The Lecture hosted by the Centre for Comparative Literature, School of Humanities, started with a Panel Discussion on Publishing. The discussants were Mini Krishnan of OUP, Deepa Chattopadhay of CUP, Rasana Atreya, a self publisher and others. On this occasion a book was released by Prof. Ramakrishna Ramaswamy, Vice-Chancellor, UoH. Later it was followed by another panel on Translation where Mini Krishnan and Priya Adarkar spoke. There were many dignitaries from the city like Rohini Mukherjee, Prof. T. Vijay Kumar, Aparajita Sinha Roy and others. Prof. Tutun Mukherjee of the Centre for Comparative Literature, UoH chaired the sessions.
Dr. Sen delivered the lecture on “Translation and Multilingualism” highlighting the memories and concepts of Sujit Mukehrjee. She said, “Budhadeb Bose pioneered comparative literature in India pushing beyond the belief in the necessity of translation to overcome the boundaries of language. Subsequently this idea has re-emerged. It is extremely important to know oneself as an Indian. We always aspire to be known outside India but Sujit did not want this, he wanted all of us to know India and to be known in India.”

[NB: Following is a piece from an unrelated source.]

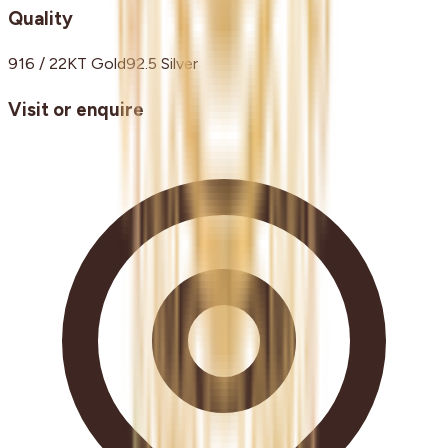
Quality
916 / 22KT Gold
92.5 Silver
Visit or enquire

During the lecture she remembered their personal interaction and works that they did together and said that both of them did not know each other’s work before 1966, but their thinking were on similar lines. She opines that translation is the primary tool in recognizing Indianness and Indian literature shows its face in translation. She said it is like finding your own head on another person’s body. Without translation we cannot write history of Indian literature and no regional language stands on its own, she added. Dr. Sen commented on the present translation scenario and said that nobody is thinking to translate another persons work. Even if they translate, they do it for World Literature and not for the Indian readers. I write in one language and people read it in another language, she said while concluding the lecture.